Why are people still on the streets?
Even though President Iván Duque announced on Sunday that he would withdraw the tax reform, protests have continued in Colombia’s major cities.
The umbrella group which called for last week’s protest has convened a fresh nationwide strike for Wednesday, saying that the withdrawal of the tax reform was not enough and that it also wants improvements to Colombia’s pension, health and education systems.
But many of those who have taken to the streets since the president announced his u-turn on the tax reform said they were angry at the use of force by the security forces. More than 800 people are reported to have been injured in clashes between the police and demonstrators.

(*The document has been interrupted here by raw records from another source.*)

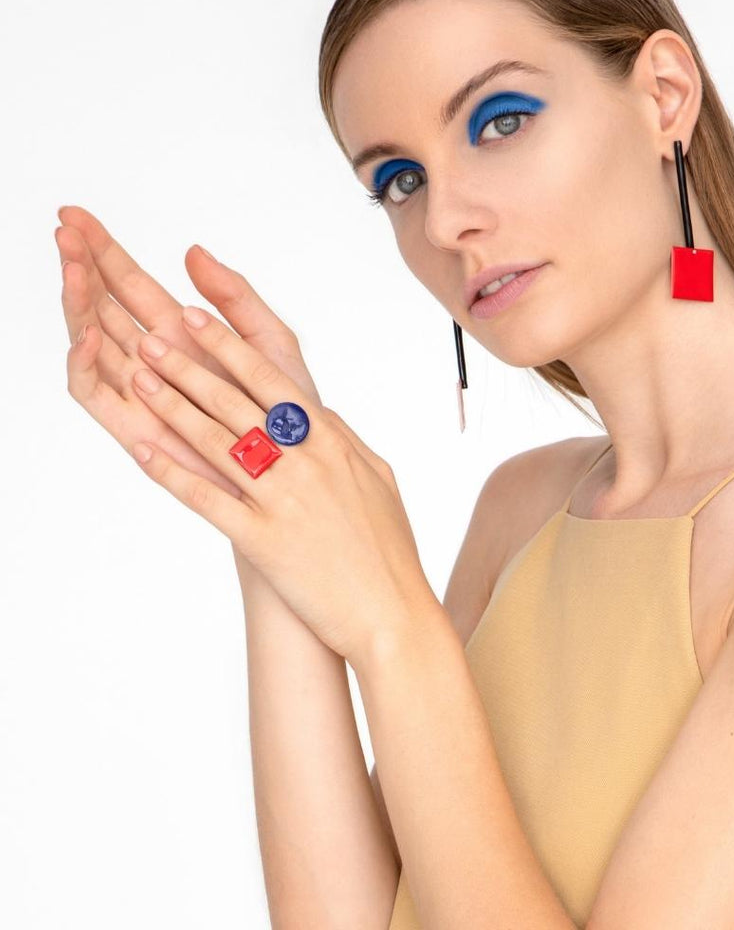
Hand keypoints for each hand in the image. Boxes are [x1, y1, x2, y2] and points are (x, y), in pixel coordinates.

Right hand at [56, 204, 321, 502]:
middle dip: (81, 267)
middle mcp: (154, 359)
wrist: (295, 468)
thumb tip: (193, 252)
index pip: (132, 285)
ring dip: (77, 304)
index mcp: (184, 334)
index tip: (77, 215)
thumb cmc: (289, 409)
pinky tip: (89, 332)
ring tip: (73, 267)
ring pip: (92, 341)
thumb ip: (235, 297)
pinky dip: (84, 362)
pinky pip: (95, 393)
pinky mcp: (134, 427)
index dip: (105, 251)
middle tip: (64, 229)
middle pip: (102, 306)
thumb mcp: (271, 340)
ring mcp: (139, 393)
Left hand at [66, 265, 427, 665]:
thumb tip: (317, 413)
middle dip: (189, 365)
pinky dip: (171, 471)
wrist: (392, 614)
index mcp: (333, 443)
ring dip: (172, 406)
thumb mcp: (377, 479)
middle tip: (152, 336)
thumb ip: (344, 440)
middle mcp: (306, 462)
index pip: (272, 381)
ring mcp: (283, 500)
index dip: (229, 348)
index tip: (197, 320)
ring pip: (216, 441)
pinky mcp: (262, 540)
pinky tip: (142, 448)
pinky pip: (207, 497)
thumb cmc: (389, 550)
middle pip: (237, 402)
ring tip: (139, 378)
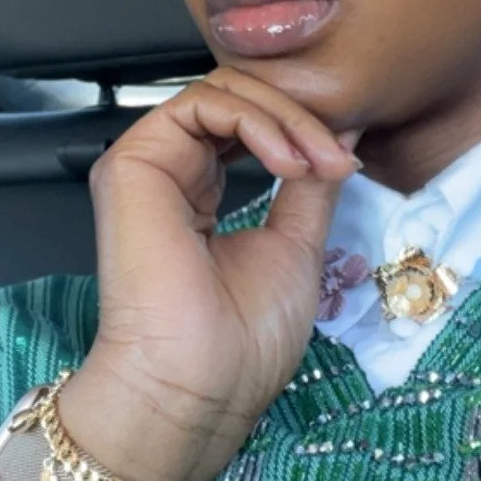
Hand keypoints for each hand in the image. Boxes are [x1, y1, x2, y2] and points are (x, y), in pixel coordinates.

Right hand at [61, 69, 360, 480]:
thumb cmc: (239, 343)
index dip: (303, 130)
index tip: (347, 165)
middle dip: (300, 117)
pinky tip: (288, 161)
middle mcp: (171, 174)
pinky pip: (201, 105)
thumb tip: (343, 134)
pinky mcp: (133, 161)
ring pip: (222, 93)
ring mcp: (149, 165)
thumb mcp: (297, 246)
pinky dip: (257, 120)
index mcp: (201, 196)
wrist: (197, 387)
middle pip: (237, 101)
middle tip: (339, 159)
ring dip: (285, 118)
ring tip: (319, 162)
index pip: (249, 127)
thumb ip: (310, 184)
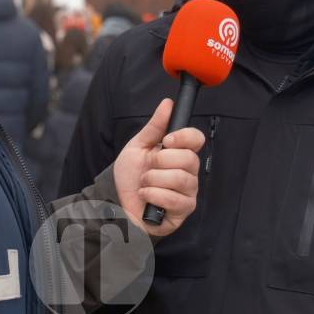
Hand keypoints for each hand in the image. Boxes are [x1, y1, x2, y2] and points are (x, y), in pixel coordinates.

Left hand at [112, 98, 204, 236]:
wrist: (117, 200)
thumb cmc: (130, 176)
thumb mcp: (138, 146)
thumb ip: (154, 126)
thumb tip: (168, 104)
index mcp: (179, 153)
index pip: (196, 139)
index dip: (184, 137)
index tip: (167, 140)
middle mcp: (188, 172)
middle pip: (189, 159)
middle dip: (160, 162)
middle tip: (149, 167)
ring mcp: (188, 191)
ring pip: (180, 179)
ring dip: (154, 179)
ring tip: (145, 183)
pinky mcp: (183, 209)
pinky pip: (174, 199)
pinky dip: (153, 195)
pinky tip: (146, 196)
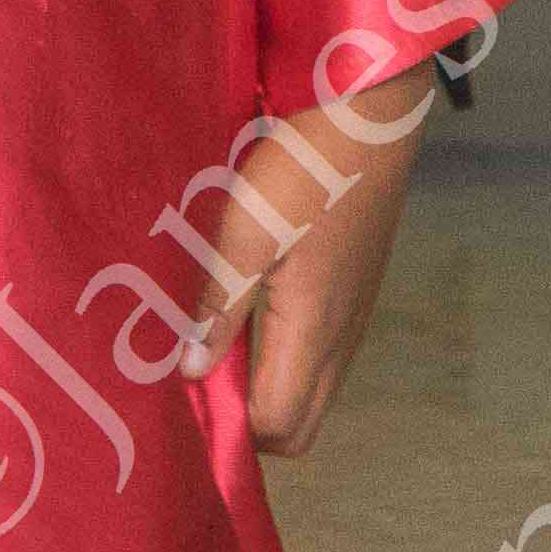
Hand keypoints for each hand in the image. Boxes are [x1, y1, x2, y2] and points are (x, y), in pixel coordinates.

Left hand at [192, 91, 430, 456]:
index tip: (185, 407)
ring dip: (266, 390)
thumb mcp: (245, 236)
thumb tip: (192, 375)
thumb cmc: (302, 173)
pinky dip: (285, 360)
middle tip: (197, 389)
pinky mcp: (354, 289)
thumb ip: (219, 309)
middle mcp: (342, 337)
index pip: (279, 427)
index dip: (232, 432)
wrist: (366, 120)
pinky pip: (322, 355)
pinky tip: (247, 315)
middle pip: (302, 425)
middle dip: (250, 426)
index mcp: (314, 333)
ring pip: (314, 390)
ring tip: (212, 352)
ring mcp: (354, 314)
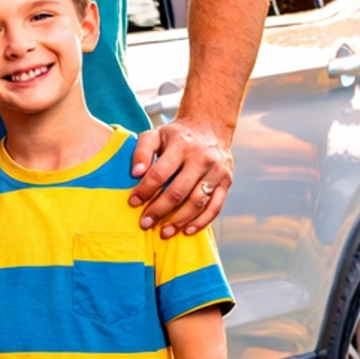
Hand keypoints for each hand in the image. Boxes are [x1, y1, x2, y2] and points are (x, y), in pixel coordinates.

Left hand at [129, 114, 232, 237]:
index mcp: (182, 145)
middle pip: (178, 191)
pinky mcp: (226, 182)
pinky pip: (215, 207)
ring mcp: (216, 171)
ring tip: (164, 232)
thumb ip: (142, 151)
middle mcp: (202, 158)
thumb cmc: (177, 136)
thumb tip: (136, 173)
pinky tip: (187, 230)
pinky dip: (201, 222)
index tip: (133, 202)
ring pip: (197, 202)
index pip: (160, 173)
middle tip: (145, 223)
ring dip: (179, 220)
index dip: (145, 190)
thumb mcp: (156, 135)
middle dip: (159, 210)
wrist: (210, 127)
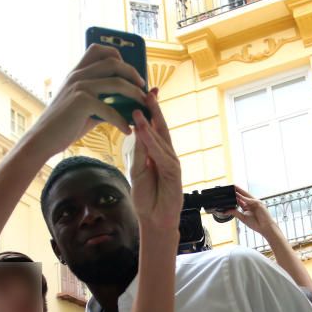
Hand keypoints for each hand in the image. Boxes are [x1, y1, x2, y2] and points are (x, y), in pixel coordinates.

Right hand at [27, 44, 146, 156]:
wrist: (43, 138)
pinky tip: (127, 130)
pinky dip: (122, 121)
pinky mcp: (81, 102)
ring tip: (143, 106)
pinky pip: (110, 109)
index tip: (131, 71)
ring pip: (117, 82)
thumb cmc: (65, 124)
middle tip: (142, 87)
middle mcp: (78, 75)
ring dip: (135, 94)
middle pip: (113, 62)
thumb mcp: (84, 106)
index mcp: (77, 72)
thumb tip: (127, 102)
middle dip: (133, 73)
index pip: (98, 50)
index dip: (118, 55)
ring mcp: (79, 87)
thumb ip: (103, 99)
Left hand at [130, 90, 182, 231]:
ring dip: (149, 124)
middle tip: (148, 91)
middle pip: (161, 128)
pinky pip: (161, 155)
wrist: (155, 220)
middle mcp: (166, 155)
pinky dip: (152, 143)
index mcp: (157, 153)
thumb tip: (138, 130)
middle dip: (155, 110)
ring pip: (160, 140)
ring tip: (138, 109)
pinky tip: (143, 132)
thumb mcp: (137, 172)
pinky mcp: (174, 173)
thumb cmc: (146, 197)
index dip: (150, 112)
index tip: (144, 94)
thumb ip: (139, 153)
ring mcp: (171, 163)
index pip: (154, 129)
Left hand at [229, 186, 278, 237]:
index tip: (227, 193)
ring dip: (240, 191)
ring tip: (233, 187)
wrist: (265, 227)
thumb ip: (235, 213)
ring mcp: (255, 202)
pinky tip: (238, 195)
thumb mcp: (243, 218)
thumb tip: (225, 211)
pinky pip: (249, 200)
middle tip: (230, 186)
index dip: (234, 196)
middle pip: (243, 195)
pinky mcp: (259, 203)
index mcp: (247, 207)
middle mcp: (251, 203)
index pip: (239, 200)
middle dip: (237, 191)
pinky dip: (244, 197)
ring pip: (246, 195)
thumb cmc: (256, 223)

Police officials say that in many cases it was their officers who were attacked as they tried to prevent “criminal elements” from looting stores and torching buses. They say hundreds of officers have been wounded and at least one killed.
Colombia’s defence minister said illegal armed groups had infiltrated the protests and were to blame for the demonstrations descending into chaos and vandalism.
What’s the background?
It is not the first time that anti-government protests have turned deadly in Colombia.
In 2019, there was outrage when teenage protester Dilan Cruz died after being hit in the head by a police projectile.
And in September last year, at least seven people were killed in protests triggered by the deadly tasering of a man by police in the capital, Bogotá.